> **WHAT IS EXPECTED**
Omitting the pictures, restate all of the entries below exactly.

Segment Open

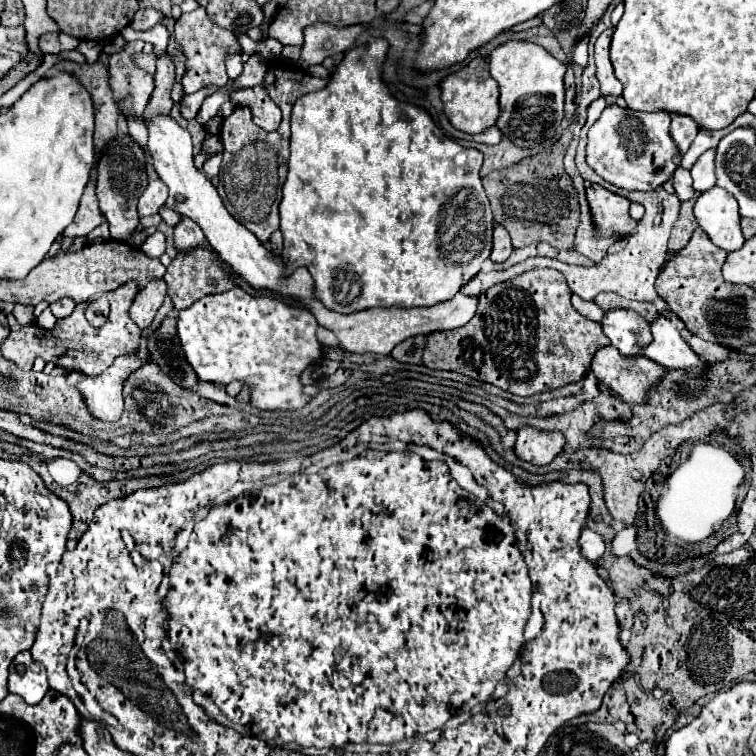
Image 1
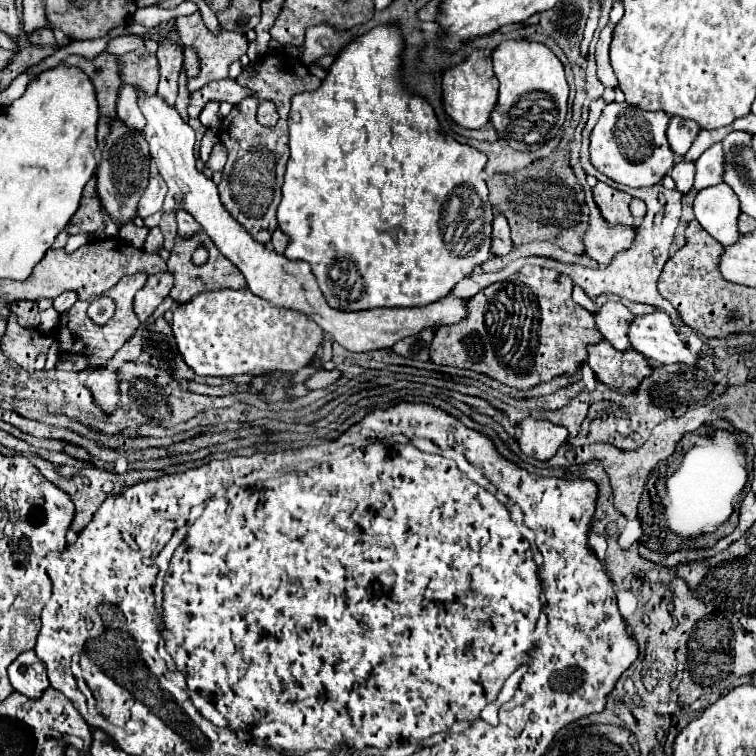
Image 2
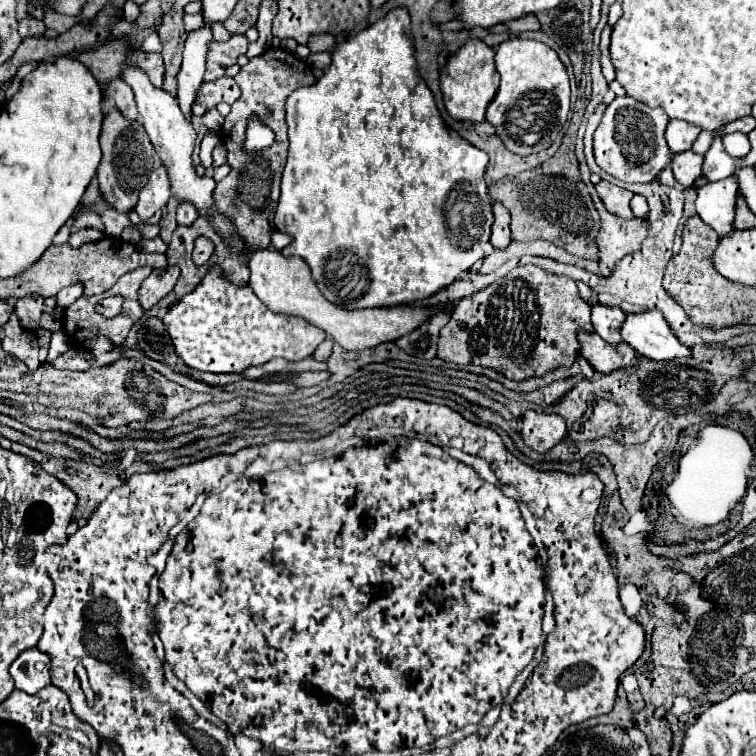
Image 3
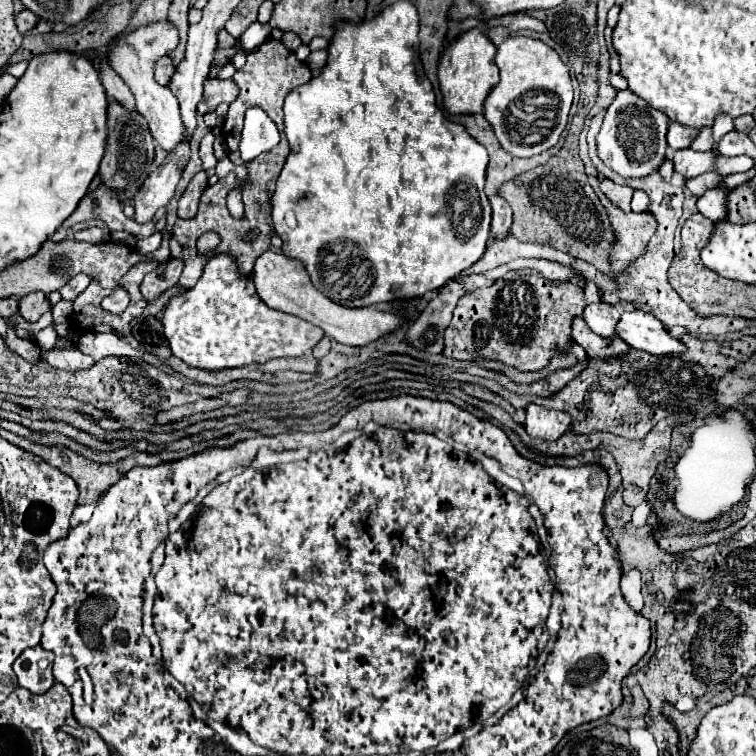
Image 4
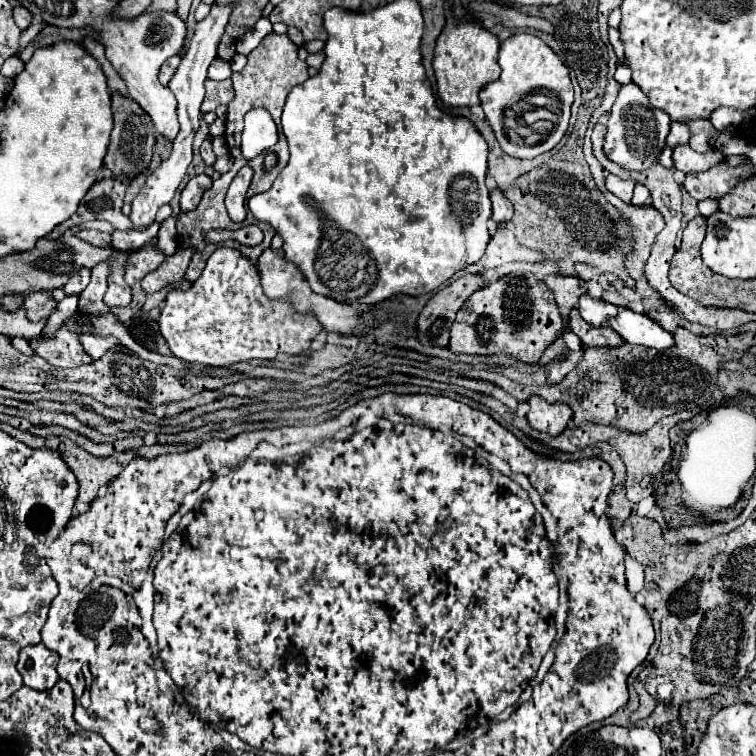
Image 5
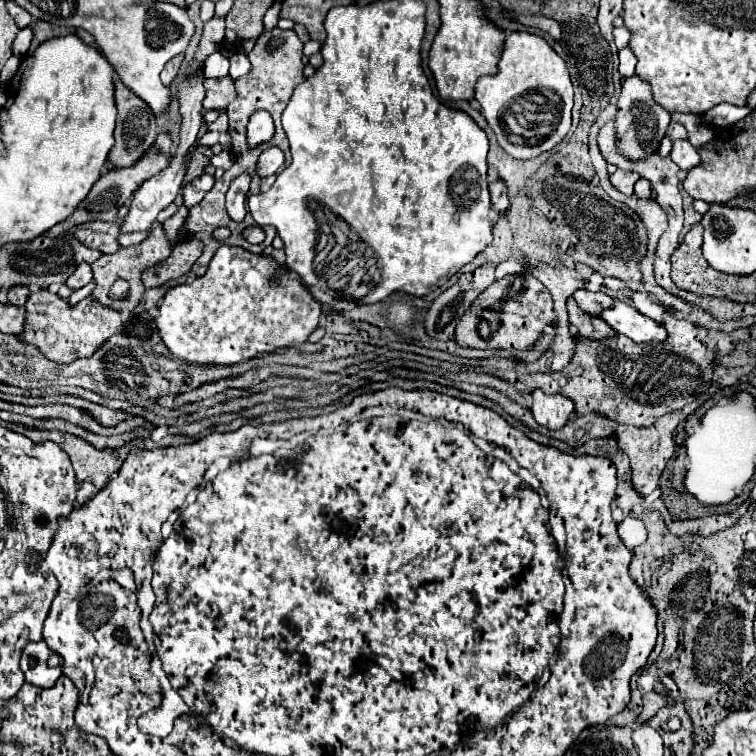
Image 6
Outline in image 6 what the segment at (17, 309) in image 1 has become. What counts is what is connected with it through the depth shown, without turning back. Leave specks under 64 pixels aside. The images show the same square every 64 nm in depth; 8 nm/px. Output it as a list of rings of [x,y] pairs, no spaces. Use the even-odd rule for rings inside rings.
[[[48,290],[32,292],[26,300],[24,340],[36,346],[52,362],[70,364],[78,358],[88,358],[114,334],[124,334],[122,316],[112,308],[100,306],[90,296],[78,302],[74,308],[68,306],[68,302],[62,300],[58,294],[52,294]]]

Segment Closed

> **EXERCISE OUTPUT**
Image 1
Image 2
Image 3
Image 4
Image 5
Image 6
Outline in image 6 what the segment at (17, 309) in image 1 has become. What counts is what is connected with it through the depth shown, without turning back. Leave specks under 64 pixels aside. The images show the same square every 64 nm in depth; 8 nm/px. Output it as a list of rings of [x,y] pairs, no spaces. Use the even-odd rule for rings inside rings.
[[[48,290],[32,292],[26,300],[24,340],[36,346],[52,362],[70,364],[78,358],[88,358],[114,334],[124,334],[122,316],[112,308],[100,306],[90,296],[78,302],[74,308],[68,306],[68,302],[62,300],[58,294],[52,294]]]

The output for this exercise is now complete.